The system is built around the popular Thermo Scientific TSQ 8000 triple quadrupole GC-MS system, configured for pesticide analysis to help users harness the power of GC-MS/MS analysis, even with complex methods and technician-level operators.
Thermo Fisher will showcase the new system within booth 1835 during Pittcon 2013, being held in Philadelphia from March 17-21, 2013.
The Thermo Scientific TSQ 8000 triple quadrupole GC-MS system addresses the needs of high-throughput laboratories performing trace level quantitation in complex matrices.
The TSQ 8000 system takes full advantage of the modularity and flexibility of the instrument’s chromatography section, the award-winning Thermo Scientific TRACE 1310 GC.
Combined with the mass spectrometer, this design enhances productivity, performance and robustness.

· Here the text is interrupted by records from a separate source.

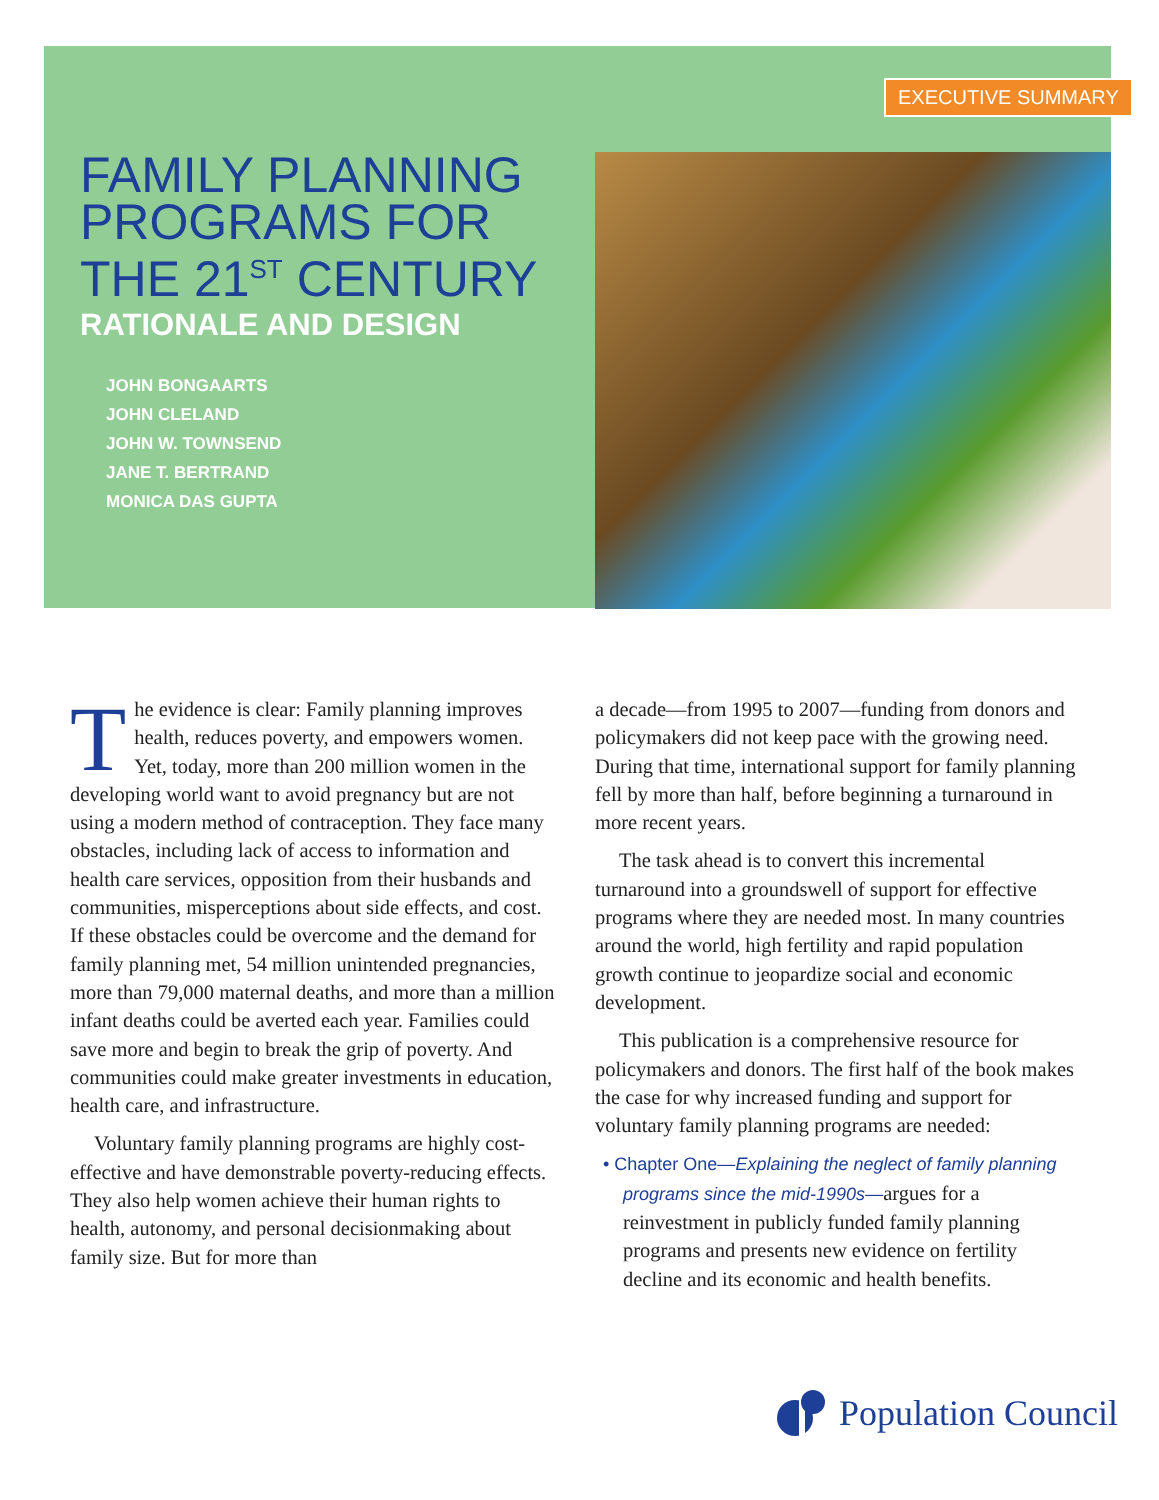EXECUTIVE SUMMARY
FAMILY PLANNING
PROGRAMS FOR
THE 21<sup>ST</sup> CENTURY
RATIONALE AND DESIGN
JOHN BONGAARTS
JOHN CLELAND
JOHN W. TOWNSEND
JANE T. BERTRAND
MONICA DAS GUPTA
The evidence is clear: Family planning improves health, reduces poverty, and empowers women. Yet, today, more than 200 million women in the developing world want to avoid pregnancy but are not using a modern method of contraception. They face many obstacles, including lack of access to information and health care services, opposition from their husbands and communities, misperceptions about side effects, and cost. If these obstacles could be overcome and the demand for family planning met, 54 million unintended pregnancies, more than 79,000 maternal deaths, and more than a million infant deaths could be averted each year. Families could save more and begin to break the grip of poverty. And communities could make greater investments in education, health care, and infrastructure.
Voluntary family planning programs are highly cost-effective and have demonstrable poverty-reducing effects. They also help women achieve their human rights to health, autonomy, and personal decisionmaking about family size. But for more than
a decade—from 1995 to 2007—funding from donors and policymakers did not keep pace with the growing need. During that time, international support for family planning fell by more than half, before beginning a turnaround in more recent years.
The task ahead is to convert this incremental turnaround into a groundswell of support for effective programs where they are needed most. In many countries around the world, high fertility and rapid population growth continue to jeopardize social and economic development.
This publication is a comprehensive resource for policymakers and donors. The first half of the book makes the case for why increased funding and support for voluntary family planning programs are needed:
• Chapter One—Explaining the neglect of family planning programs since the mid-1990s—argues for a reinvestment in publicly funded family planning programs and presents new evidence on fertility decline and its economic and health benefits.
Population Council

The pesticide analyzer system includes:
• A Thermo Scientific TSQ 8000 triple quadrupole GC-MS with preloaded data processing methods
• Thermo Scientific TraceGOLD column and GC consumables configured for high performance pesticide analysis
• Step-by-step walkthrough guide for building customized methods
• A 600+ pesticide compound database with retention times and pre-optimized SRMs (Selected Reaction Monitoring).
“Many laboratories tailor pesticide methods to their own specific requirements, and we developed the TSQ 8000 Pesticide Analyzer system to make this as easy as possible,” said Paul Silcock, product manager, Triple Quadrupole MS, for Thermo Fisher.
Silcock continued, “Users are guided through creation of customized methods that can be optimized for pesticide detection in complex matrices such as those found in food and environmental samples.”
The AutoSRM feature guides users through the SRM development process, allowing them to add compounds to the database or explore alternative SRM transitions.